Classical Gas

"Classical Gas" is an instrumental musical piece composed and originally performed by Mason Williams. Originally released in 1968 on the album The Mason Williams Phonograph Record, it has been re-recorded and re-released numerous times since by Williams. One later version served as the title track of a 1987 album by Williams and the band Mannheim Steamroller.

Williams was the head writer for The Smothers Brothers Comedy Hour at the time of the piece's release and premiered the composition on the show. Williams performed it several times over several episodes. After the piece had reached the Top Ten, Williams asked an experimental filmmaker named Dan McLaughlin to create a video montage of classical art works edited in time to the music, using the visual effect now known as kinestasis.

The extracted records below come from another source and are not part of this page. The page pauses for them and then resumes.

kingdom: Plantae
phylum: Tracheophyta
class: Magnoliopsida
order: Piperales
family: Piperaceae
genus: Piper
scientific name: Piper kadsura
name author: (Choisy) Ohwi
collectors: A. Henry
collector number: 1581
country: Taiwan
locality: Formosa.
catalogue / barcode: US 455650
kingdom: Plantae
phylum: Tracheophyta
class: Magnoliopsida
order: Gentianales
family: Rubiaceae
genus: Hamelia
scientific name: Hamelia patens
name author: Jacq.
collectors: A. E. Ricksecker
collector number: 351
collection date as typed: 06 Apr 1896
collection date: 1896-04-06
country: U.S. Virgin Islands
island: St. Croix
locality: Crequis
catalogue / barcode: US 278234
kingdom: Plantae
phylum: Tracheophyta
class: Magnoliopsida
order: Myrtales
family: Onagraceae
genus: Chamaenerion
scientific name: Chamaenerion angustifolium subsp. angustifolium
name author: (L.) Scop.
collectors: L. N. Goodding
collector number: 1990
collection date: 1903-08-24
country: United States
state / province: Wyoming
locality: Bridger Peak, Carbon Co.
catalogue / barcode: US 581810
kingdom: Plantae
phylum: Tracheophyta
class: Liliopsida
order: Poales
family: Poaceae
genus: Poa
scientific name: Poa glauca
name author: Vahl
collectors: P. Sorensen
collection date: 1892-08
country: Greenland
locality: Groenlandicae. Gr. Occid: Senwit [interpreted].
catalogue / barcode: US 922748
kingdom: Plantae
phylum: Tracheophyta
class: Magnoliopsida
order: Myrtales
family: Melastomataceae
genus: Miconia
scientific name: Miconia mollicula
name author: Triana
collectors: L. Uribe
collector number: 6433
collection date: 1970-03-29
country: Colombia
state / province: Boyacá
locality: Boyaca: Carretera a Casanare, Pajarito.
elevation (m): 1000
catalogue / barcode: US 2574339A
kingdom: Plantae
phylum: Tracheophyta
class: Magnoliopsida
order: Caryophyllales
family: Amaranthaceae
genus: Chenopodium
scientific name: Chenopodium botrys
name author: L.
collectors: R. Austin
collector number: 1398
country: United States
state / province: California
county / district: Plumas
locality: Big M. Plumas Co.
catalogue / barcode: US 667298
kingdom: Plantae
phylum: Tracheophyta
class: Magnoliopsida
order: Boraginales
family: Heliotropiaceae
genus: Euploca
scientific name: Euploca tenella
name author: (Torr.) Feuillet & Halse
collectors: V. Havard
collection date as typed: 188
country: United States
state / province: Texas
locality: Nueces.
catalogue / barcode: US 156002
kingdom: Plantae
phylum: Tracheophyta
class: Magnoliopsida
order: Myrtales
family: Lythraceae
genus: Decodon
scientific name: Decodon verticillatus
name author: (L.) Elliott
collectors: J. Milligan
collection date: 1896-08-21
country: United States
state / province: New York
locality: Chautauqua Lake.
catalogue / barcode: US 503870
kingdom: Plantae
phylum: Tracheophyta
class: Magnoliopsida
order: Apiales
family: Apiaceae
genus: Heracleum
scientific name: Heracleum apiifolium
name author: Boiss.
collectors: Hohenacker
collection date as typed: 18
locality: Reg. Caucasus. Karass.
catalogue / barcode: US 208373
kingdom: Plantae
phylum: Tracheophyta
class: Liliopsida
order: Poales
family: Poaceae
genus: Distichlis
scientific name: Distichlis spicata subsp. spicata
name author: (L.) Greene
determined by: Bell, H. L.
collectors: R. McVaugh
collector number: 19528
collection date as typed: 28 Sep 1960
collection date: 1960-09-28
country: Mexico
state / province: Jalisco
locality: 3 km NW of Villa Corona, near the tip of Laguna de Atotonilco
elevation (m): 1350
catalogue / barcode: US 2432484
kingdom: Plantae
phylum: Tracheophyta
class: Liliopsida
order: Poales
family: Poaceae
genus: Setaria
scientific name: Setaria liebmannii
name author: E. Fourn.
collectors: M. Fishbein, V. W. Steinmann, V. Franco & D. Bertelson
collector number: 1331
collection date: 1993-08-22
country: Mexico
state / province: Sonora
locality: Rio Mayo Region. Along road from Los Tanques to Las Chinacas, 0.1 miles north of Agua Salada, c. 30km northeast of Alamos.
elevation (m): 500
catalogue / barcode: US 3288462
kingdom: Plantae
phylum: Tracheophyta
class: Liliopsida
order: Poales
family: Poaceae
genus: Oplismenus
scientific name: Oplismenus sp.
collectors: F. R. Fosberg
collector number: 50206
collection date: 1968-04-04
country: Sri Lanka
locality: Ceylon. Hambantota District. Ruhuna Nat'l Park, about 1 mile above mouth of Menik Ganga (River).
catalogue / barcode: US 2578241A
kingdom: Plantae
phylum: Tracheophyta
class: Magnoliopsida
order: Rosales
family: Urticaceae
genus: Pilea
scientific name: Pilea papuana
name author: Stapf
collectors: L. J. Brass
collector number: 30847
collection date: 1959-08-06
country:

The pioneering work, 3000 Years of Art, premiered in 1968 and may have helped push the song high on the charts; it peaked at Number 2 for two weeks in August that year.

Williams re-recorded "Classical Gas" as a solo guitar piece on his 1970 album Handmade. This version was re-released by Sony in 2003, after being featured in the film Cheaper by the Dozen (which starred Williams' Smother Brothers protégé, ).

During the 1970s and early 1980s, many television stations (such as WTAE-TV in Pittsburgh, WBAL-TV in Baltimore, KNTV in San Jose, and WNEP-TV in Wilkes-Barre, Pennsylvania) used the composition - or a version of it re-recorded by Telesound - as their theme song.

There is a common misconception that "Classical Gas" was composed and performed by Eric Clapton. Clapton has never recorded a cover of the song. This misconception may possibly be attributed to the fact that Clapton was musical director of, and played much of the guitar music for, the feature film The Story of Us. The version of the song on the film's soundtrack is actually Williams's own solo-guitar re-recording of it, from his 1970 album Handmade.